Amazon SimpleDB

The Amazon.com’s Web Services team just announced SimpleDB. This is the newest of their many web services. This is essentially a database in the cloud and sounds very compelling.

What’s very cool about it is that Amazon is eliminating the need to manually manage a schema, allowing developers to manage it through their logic, while Amazon maintains the schema for you on the fly. For example, if you are creating a Customer record, you don’t need to define a City field that’s 50 characters in length and of type text. You just create your record with a bunch of attributes and it happens for you. Amazon will use the existing attribute if it’s used it before. If not, it will create those columns for you on your Customer object. It then indexes all of it for you for easy searching.

The pricing model is pay for what you use and, like their other web services, you have real-time visibility into what you are using and how much you owe them. All in all, it’s quite inexpensive for what you get.

I don’t see this service competing with Salesforce yet, but could compete with Salesforce (Force.com) as an infastructure platform for development in the future. Salesforce is a much more complete package with the UI components all there for you. Amazon’s web services are very raw (it’s just an API) and they rely on the business community to build tools that allow other businesses to develop on the platform. Initially, I see it competing with someone running a MySQL server on their domain. Amazon now has 3 very good web services for the developer: Amazon S3 for file/object storage, Amazon ECC for having virtual server(s), and now SimpleDB for storing more structured data. Using these, you could essentially eliminate a lot of what a web host does and use these services in the cloud and only pay for what you use. Very compelling in principle.

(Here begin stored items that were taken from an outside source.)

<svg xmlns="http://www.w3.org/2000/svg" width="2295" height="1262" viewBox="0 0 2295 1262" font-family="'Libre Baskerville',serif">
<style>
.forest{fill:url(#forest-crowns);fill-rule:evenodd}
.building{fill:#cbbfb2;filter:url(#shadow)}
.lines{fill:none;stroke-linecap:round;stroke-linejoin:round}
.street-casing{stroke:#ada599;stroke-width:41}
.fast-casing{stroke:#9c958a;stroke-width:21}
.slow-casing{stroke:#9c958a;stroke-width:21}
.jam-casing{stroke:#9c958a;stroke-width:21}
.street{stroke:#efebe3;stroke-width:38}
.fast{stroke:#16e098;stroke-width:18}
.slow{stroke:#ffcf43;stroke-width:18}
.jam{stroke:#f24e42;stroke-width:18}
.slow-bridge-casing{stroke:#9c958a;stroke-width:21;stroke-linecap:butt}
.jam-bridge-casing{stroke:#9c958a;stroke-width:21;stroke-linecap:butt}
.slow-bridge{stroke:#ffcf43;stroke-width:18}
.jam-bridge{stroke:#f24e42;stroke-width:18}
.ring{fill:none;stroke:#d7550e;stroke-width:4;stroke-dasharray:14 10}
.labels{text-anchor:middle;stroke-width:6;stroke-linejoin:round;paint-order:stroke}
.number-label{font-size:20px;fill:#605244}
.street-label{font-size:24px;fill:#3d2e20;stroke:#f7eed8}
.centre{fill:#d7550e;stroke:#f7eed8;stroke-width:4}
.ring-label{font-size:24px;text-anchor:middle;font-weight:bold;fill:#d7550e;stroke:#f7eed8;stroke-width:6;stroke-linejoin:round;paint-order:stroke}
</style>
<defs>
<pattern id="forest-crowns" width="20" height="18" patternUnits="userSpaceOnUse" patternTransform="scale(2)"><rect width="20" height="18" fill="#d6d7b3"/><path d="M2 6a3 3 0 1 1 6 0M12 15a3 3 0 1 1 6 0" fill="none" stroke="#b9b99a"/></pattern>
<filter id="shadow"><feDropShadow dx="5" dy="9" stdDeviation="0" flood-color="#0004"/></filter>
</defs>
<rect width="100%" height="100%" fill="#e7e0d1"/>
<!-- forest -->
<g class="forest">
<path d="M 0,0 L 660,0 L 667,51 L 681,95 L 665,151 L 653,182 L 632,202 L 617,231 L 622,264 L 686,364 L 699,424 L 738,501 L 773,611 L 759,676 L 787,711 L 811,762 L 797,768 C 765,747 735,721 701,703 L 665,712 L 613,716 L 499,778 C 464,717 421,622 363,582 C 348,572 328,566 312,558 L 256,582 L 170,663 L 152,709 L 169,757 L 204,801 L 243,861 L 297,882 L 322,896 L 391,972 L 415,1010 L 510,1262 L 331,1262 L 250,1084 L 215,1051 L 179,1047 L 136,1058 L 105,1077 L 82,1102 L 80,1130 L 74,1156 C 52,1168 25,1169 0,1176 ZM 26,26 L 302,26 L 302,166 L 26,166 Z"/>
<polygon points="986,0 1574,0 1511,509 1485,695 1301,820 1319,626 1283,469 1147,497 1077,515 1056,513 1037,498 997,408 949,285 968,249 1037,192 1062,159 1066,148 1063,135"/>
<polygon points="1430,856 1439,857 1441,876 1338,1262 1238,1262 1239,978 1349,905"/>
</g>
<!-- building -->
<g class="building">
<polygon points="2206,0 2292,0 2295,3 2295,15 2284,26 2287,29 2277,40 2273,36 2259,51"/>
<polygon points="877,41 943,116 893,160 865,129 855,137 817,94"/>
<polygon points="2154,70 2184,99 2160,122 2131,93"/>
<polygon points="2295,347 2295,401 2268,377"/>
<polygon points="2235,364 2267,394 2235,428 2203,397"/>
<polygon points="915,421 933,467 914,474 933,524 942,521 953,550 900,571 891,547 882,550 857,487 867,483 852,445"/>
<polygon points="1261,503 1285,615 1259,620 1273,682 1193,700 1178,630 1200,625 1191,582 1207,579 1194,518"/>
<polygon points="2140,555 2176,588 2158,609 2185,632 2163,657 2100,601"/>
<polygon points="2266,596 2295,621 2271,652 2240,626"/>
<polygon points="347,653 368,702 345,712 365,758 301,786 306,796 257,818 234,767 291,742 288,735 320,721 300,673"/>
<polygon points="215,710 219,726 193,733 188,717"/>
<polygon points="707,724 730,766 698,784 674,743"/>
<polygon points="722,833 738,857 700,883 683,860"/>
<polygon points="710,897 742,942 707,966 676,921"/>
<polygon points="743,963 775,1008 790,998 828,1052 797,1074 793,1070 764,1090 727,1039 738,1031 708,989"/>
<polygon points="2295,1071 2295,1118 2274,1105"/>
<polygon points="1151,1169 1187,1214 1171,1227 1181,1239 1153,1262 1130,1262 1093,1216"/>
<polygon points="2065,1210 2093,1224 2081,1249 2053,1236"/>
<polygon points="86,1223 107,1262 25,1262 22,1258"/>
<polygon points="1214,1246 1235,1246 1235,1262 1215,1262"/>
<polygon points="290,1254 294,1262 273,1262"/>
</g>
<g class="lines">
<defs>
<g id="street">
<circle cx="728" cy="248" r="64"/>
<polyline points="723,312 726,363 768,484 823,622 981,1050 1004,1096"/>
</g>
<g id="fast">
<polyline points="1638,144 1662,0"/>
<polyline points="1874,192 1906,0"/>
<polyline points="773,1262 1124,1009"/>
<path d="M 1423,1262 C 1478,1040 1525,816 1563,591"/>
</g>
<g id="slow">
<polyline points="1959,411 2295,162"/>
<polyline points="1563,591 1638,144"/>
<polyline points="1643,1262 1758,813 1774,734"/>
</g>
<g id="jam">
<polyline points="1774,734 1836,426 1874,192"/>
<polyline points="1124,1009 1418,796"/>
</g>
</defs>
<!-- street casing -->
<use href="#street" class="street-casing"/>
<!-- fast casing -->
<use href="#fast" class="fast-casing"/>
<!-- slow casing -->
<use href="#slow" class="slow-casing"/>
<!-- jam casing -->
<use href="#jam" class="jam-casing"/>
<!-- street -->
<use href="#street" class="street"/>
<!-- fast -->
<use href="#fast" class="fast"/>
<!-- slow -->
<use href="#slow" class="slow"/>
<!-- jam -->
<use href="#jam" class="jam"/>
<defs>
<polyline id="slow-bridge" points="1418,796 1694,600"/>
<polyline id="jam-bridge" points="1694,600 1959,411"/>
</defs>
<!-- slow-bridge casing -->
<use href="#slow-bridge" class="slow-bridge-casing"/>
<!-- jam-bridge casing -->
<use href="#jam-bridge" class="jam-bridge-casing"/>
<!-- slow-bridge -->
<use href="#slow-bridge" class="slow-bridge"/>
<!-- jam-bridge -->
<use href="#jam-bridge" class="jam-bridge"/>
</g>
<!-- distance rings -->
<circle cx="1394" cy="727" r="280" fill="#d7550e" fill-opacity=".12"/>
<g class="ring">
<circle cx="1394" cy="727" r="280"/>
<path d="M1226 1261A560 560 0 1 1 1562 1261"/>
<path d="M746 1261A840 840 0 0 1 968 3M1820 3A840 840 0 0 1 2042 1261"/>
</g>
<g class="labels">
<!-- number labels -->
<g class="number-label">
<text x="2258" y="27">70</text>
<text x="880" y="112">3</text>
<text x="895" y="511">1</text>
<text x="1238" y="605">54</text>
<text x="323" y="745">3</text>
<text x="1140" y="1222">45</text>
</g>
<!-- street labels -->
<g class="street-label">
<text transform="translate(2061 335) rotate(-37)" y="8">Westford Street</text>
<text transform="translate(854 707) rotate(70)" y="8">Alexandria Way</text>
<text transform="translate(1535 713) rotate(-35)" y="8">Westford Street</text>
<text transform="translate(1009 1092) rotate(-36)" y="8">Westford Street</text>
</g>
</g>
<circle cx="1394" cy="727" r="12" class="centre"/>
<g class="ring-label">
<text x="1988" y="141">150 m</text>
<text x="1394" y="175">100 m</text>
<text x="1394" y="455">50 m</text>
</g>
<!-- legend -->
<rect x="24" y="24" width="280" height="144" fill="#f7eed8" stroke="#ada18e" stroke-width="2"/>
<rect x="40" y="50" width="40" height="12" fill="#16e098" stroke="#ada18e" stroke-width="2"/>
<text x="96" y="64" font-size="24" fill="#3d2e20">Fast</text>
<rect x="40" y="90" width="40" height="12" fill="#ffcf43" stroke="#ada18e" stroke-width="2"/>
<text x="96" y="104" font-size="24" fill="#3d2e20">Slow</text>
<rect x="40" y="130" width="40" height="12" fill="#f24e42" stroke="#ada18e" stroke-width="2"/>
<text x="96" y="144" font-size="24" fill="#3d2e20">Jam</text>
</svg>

Where I feel that Salesforce could take a page out of Amazon’s book is the pay-for-what-you-use model. As a AppExchange application provider, I oftentimes need a back-end that is not the end customer’s Salesforce org. For example, with Arrowpointe Maps, I use the Salesforce org of the customer as the home for their business data and it’s nice I don’t need to store that anyplace else. However, I also have a MySQL database that houses a lot of the configuration information. I would love to use my Salesforce Org as this back-end. Everything is there for me to do it except that API rate limiting exists and I cannot risk having that limit hit if I am trying to service my customers. MySQL rocks for my purposes, but for future needs like this, I will be looking to Amazon SimpleDb as an option, but I would love to look to Salesforce for this.

Salesforce really needs a pricing scheme that supports an application using Salesforce as THE back-end database. This would be a model with unlimited (or pay-for-what-you-use) API access and a small number of web logins. The web logins would really be used to administer application data, build a schema, configure workflow, etc. 99% of activity would be via the API. It’s essentially the Platform Edition capabilities costed on an API basis rather than a user-basis and without any (or threats of) API rate limiting.

4 Comments

  1. Mike Leach Said,

    December 14, 2007 @ 2:10 pm

    I’ll second that…. Amazon’s is getting ever closer to delivering on the holy grail of an on-demand utility computing platform. I expect Google’s upcoming on-demand storage solution to offer similar benefits.

  2. Tom Tobin Said,

    December 14, 2007 @ 4:06 pm

    Salesforce2Salesforce is one way to do this – and push it automatically into the target database. Then they can get at the data in their own org.
    If you had the configuration, or data that a component needed (e.g. list of zip codes) you share this, and the use is all in the customer organizations.

  3. Scott Hemmeter Said,

    December 14, 2007 @ 4:08 pm

    Tom, that seems a bit cumbersome. I’d also be asking my customers to pay for that linkage and that’s not realistic. I am sure there might be technical feasibility to it, but the best solution would be a model with Salesforce where I could use it as a database platform without incurring mega-costs and also without having API limits.

  4. Scott Hemmeter Said,

    December 18, 2007 @ 11:34 am

    Dave Winer has a good post about it.